▶ **TASK ITEM**
Put every text line from the rows below into a Markdown table with two columns, Nr for a running line number and Line for the text itself. Skip blank lines and leave the pictures out.

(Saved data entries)
§

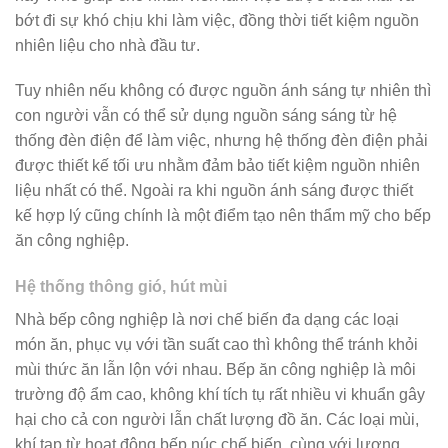
bớt đi sự khó chịu khi làm việc, đồng thời tiết kiệm nguồn
nhiên liệu cho nhà đầu tư.
Tuy nhiên nếu không có được nguồn ánh sáng tự nhiên thì
con người vẫn có thể sử dụng nguồn sáng sáng từ hệ
thống đèn điện để làm việc, nhưng hệ thống đèn điện phải
được thiết kế tối ưu nhằm đảm bảo tiết kiệm nguồn nhiên
liệu nhất có thể. Ngoài ra khi nguồn ánh sáng được thiết
kế hợp lý cũng chính là một điểm tạo nên thẩm mỹ cho bếp
ăn công nghiệp.
Hệ thống thông gió, hút mùi
Nhà bếp công nghiệp là nơi chế biến đa dạng các loại
món ăn, phục vụ với tần suất cao thì không thể tránh khỏi
mùi thức ăn lẫn lộn với nhau. Bếp ăn công nghiệp là môi
trường độ ẩm cao, không khí tích tụ rất nhiều vi khuẩn gây
hại cho cả con người lẫn chất lượng đồ ăn. Các loại mùi,
khí tạp từ hoạt động bếp núc chế biến, cùng với lượng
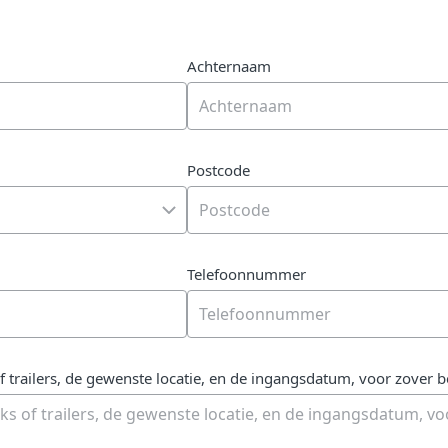
Achternaam
Postcode
Telefoonnummer
f trailers, de gewenste locatie, en de ingangsdatum, voor zover 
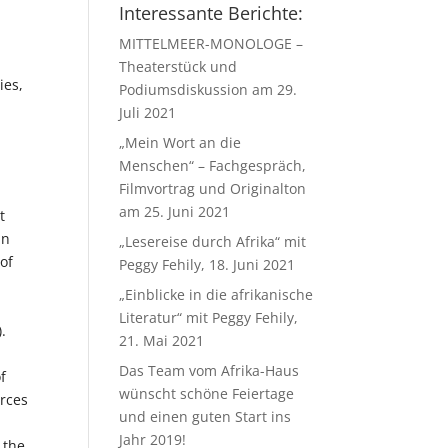
Interessante Berichte:
MITTELMEER-MONOLOGE –
Theaterstück und
ies,
Podiumsdiskussion am 29.
Juli 2021
„Mein Wort an die
Menschen“ – Fachgespräch,
Filmvortrag und Originalton
am 25. Juni 2021
t
in
„Lesereise durch Afrika“ mit
 of
Peggy Fehily, 18. Juni 2021
„Einblicke in die afrikanische
Literatur“ mit Peggy Fehily,
.
21. Mai 2021
Das Team vom Afrika-Haus
f
wünscht schöne Feiertage
urces
und einen guten Start ins
Jahr 2019!
 the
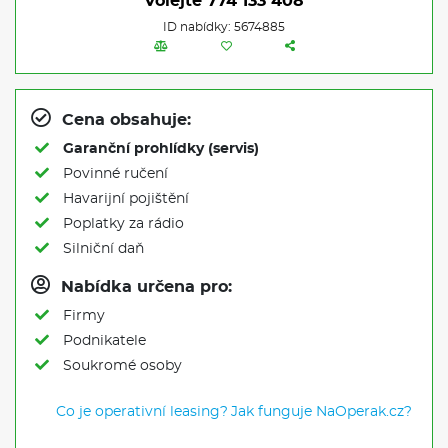
Volejte
774 133 408
ID nabídky: 5674885
Cena obsahuje:
Garanční prohlídky (servis)
Povinné ručení
Havarijní pojištění
Poplatky za rádio
Silniční daň
Nabídka určena pro:
Firmy
Podnikatele
Soukromé osoby
Co je operativní leasing?
Jak funguje NaOperak.cz?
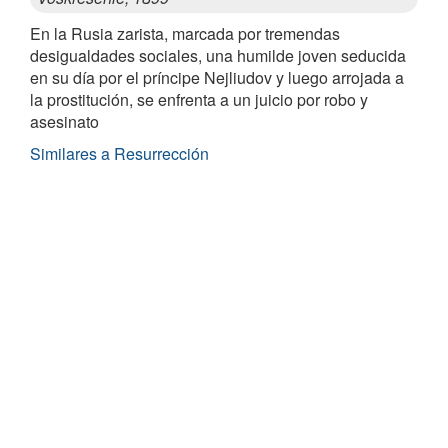
En la Rusia zarista, marcada por tremendas
desigualdades sociales, una humilde joven seducida
en su día por el príncipe Nejliudov y luego arrojada a
la prostitución, se enfrenta a un juicio por robo y
asesinato
Similares a Resurrección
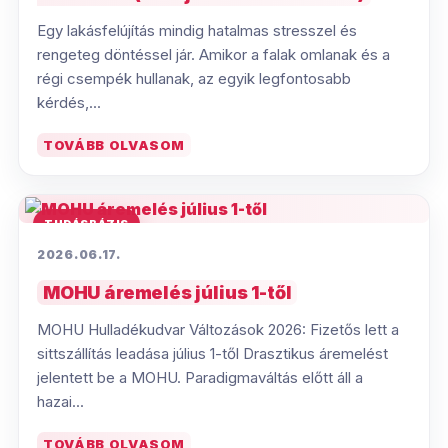
Egy lakásfelújítás mindig hatalmas stresszel és
rengeteg döntéssel jár. Amikor a falak omlanak és a
régi csempék hullanak, az egyik legfontosabb
kérdés,...
TOVÁBB OLVASOM
TUDÁSBÁZIS
2026.06.17.
MOHU áremelés július 1-től
MOHU Hulladékudvar Változások 2026: Fizetős lett a
sittszállítás leadása július 1-től Drasztikus áremelést
jelentett be a MOHU. Paradigmaváltás előtt áll a
hazai...
TOVÁBB OLVASOM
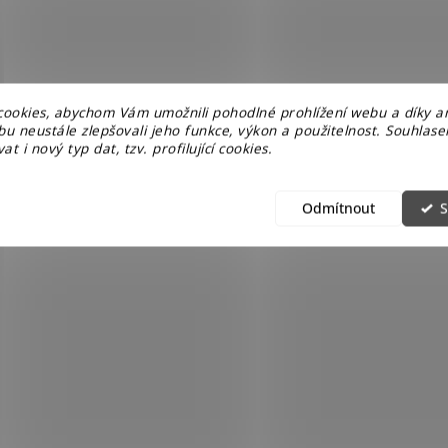
u
ookies, abychom Vám umožnili pohodlné prohlížení webu a díky a
u neustále zlepšovali jeho funkce, výkon a použitelnost. Souhlas
at i nový typ dat, tzv. profilující cookies.
Odmítnout
S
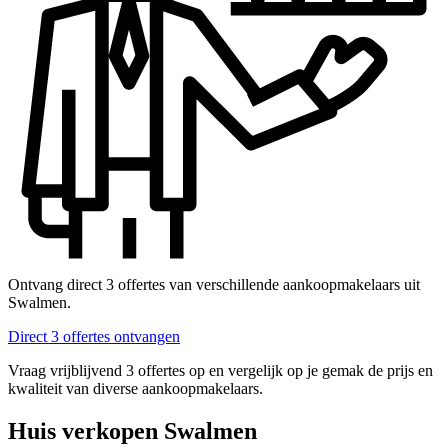
Ontvang direct 3 offertes van verschillende aankoopmakelaars uit
Swalmen.
Direct 3 offertes ontvangen
Vraag vrijblijvend 3 offertes op en vergelijk op je gemak de prijs en
kwaliteit van diverse aankoopmakelaars.
Huis verkopen Swalmen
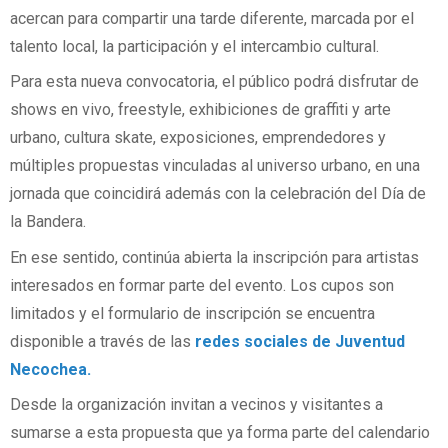
acercan para compartir una tarde diferente, marcada por el
talento local, la participación y el intercambio cultural.
Para esta nueva convocatoria, el público podrá disfrutar de
shows en vivo, freestyle, exhibiciones de graffiti y arte
urbano, cultura skate, exposiciones, emprendedores y
múltiples propuestas vinculadas al universo urbano, en una
jornada que coincidirá además con la celebración del Día de
la Bandera.
En ese sentido, continúa abierta la inscripción para artistas
interesados en formar parte del evento. Los cupos son
limitados y el formulario de inscripción se encuentra
disponible a través de las
redes sociales de Juventud
Necochea.
Desde la organización invitan a vecinos y visitantes a
sumarse a esta propuesta que ya forma parte del calendario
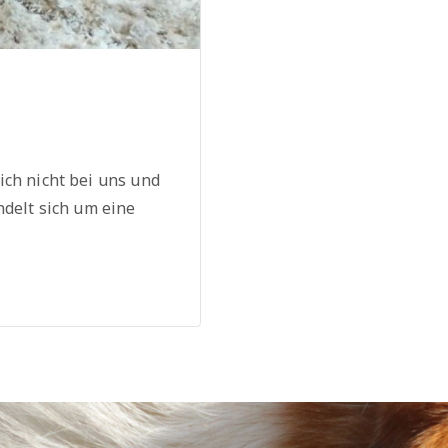
ich nicht bei uns und
ndelt sich um eine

§

▶ **RESULT**
| Nr | Line |
|---|---|
| 1 | bớt đi sự khó chịu khi làm việc, đồng thời tiết kiệm nguồn |
| 2 | nhiên liệu cho nhà đầu tư. |
| 3 | Tuy nhiên nếu không có được nguồn ánh sáng tự nhiên thì |
| 4 | con người vẫn có thể sử dụng nguồn sáng sáng từ hệ |
| 5 | thống đèn điện để làm việc, nhưng hệ thống đèn điện phải |
| 6 | được thiết kế tối ưu nhằm đảm bảo tiết kiệm nguồn nhiên |
| 7 | liệu nhất có thể. Ngoài ra khi nguồn ánh sáng được thiết |
| 8 | kế hợp lý cũng chính là một điểm tạo nên thẩm mỹ cho bếp |
| 9 | ăn công nghiệp. |
| 10 | Hệ thống thông gió, hút mùi |
| 11 | Nhà bếp công nghiệp là nơi chế biến đa dạng các loại |
| 12 | món ăn, phục vụ với tần suất cao thì không thể tránh khỏi |
| 13 | mùi thức ăn lẫn lộn với nhau. Bếp ăn công nghiệp là môi |
| 14 | trường độ ẩm cao, không khí tích tụ rất nhiều vi khuẩn gây |
| 15 | hại cho cả con người lẫn chất lượng đồ ăn. Các loại mùi, |
| 16 | khí tạp từ hoạt động bếp núc chế biến, cùng với lượng |
| 17 | Achternaam |
| 18 | Postcode |
| 19 | Telefoonnummer |
| 20 | f trailers, de gewenste locatie, en de ingangsdatum, voor zover  |
| 21 | Interessante Berichte: |
| 22 | MITTELMEER-MONOLOGE – |
| 23 | Theaterstück und |
| 24 | ies, |
| 25 | Podiumsdiskussion am 29. |
| 26 | Juli 2021 |
| 27 | „Mein Wort an die |
| 28 | Menschen“ – Fachgespräch, |
| 29 | Filmvortrag und Originalton |
| 30 | am 25. Juni 2021 |
| 31 | t |
| 32 | in |
| 33 | „Lesereise durch Afrika“ mit |
| 34 |  of |
| 35 | Peggy Fehily, 18. Juni 2021 |
| 36 | „Einblicke in die afrikanische |
| 37 | Literatur“ mit Peggy Fehily, |
| 38 | . |
| 39 | 21. Mai 2021 |
| 40 | Das Team vom Afrika-Haus |
| 41 | f |
| 42 | wünscht schöne Feiertage |
| 43 | urces |
| 44 | und einen guten Start ins |
| 45 | Jahr 2019! |
| 46 |  the |
| 47 | Volejte |
| 48 | 774 133 408 |
| 49 | ID nabídky: 5674885 |
| 50 | Cena obsahuje: |
| 51 | Garanční prohlídky (servis) |
| 52 | Povinné ručení |
| 53 | Havarijní pojištění |
| 54 | Poplatky za rádio |
| 55 | Silniční daň |
| 56 | Nabídka určena pro: |
| 57 | Firmy |
| 58 | Podnikatele |
| 59 | Soukromé osoby |
| 60 | Co je operativní leasing? |
| 61 | Jak funguje NaOperak.cz? |
| 62 | En la Rusia zarista, marcada por tremendas |
| 63 | desigualdades sociales, una humilde joven seducida |
| 64 | en su día por el príncipe Nejliudov y luego arrojada a |
| 65 | la prostitución, se enfrenta a un juicio por robo y |
| 66 | asesinato |
| 67 | Similares a Resurrección |
| 68 | Egy lakásfelújítás mindig hatalmas stresszel és |
| 69 | rengeteg döntéssel jár. Amikor a falak omlanak és a |
| 70 | régi csempék hullanak, az egyik legfontosabb |
| 71 | kérdés,... |
| 72 | TOVÁBB OLVASOM |
| 73 | TUDÁSBÁZIS |
| 74 | 2026.06.17. |
| 75 | MOHU áremelés július 1-től |
| 76 | MOHU Hulladékudvar Változások 2026: Fizetős lett a |
| 77 | sittszállítás leadása július 1-től Drasztikus áremelést |
| 78 | jelentett be a MOHU. Paradigmaváltás előtt áll a |
| 79 | hazai... |
| 80 | TOVÁBB OLVASOM |
| 81 | u |
| 82 | ookies, abychom Vám umožnili pohodlné prohlížení webu a díky a |
| 83 | u neustále zlepšovali jeho funkce, výkon a použitelnost. Souhlas |
| 84 | at i nový typ dat, tzv. profilující cookies. |
| 85 | Odmítnout |
| 86 | S |
| 87 | Ontvang direct 3 offertes van verschillende aankoopmakelaars uit |
| 88 | Swalmen. |
| 89 | Direct 3 offertes ontvangen |
| 90 | Vraag vrijblijvend 3 offertes op en vergelijk op je gemak de prijs en |
| 91 | kwaliteit van diverse aankoopmakelaars. |
| 92 | Huis verkopen Swalmen |
| 93 | acercan para compartir una tarde diferente, marcada por el |
| 94 | talento local, la participación y el intercambio cultural. |
| 95 | Para esta nueva convocatoria, el público podrá disfrutar de |
| 96 | shows en vivo, freestyle, exhibiciones de graffiti y arte |
| 97 | urbano, cultura skate, exposiciones, emprendedores y |
| 98 | múltiples propuestas vinculadas al universo urbano, en una |
| 99 | jornada que coincidirá además con la celebración del Día de |
| 100 | la Bandera. |
| 101 | En ese sentido, continúa abierta la inscripción para artistas |
| 102 | interesados en formar parte del evento. Los cupos son |
| 103 | limitados y el formulario de inscripción se encuentra |
| 104 | disponible a través de las |
| 105 | redes sociales de Juventud |
| 106 | Necochea. |
| 107 | Desde la organización invitan a vecinos y visitantes a |
| 108 | sumarse a esta propuesta que ya forma parte del calendario |
| 109 | ich nicht bei uns und |
| 110 | ndelt sich um eine |